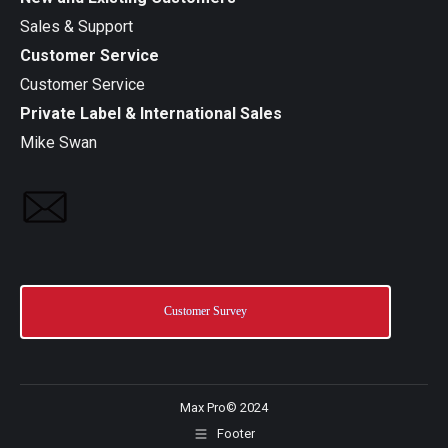
Sales & Support
Customer Service
Customer Service
Private Label & International Sales
Mike Swan
Customer Survey
Max Pro© 2024
Footer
################
Exercise description
Output the entries above verbatim. Omit the images.

Reply
Sales & Support
Customer Service
Customer Service
Private Label & International Sales
Mike Swan
Customer Survey
Max Pro© 2024
Footer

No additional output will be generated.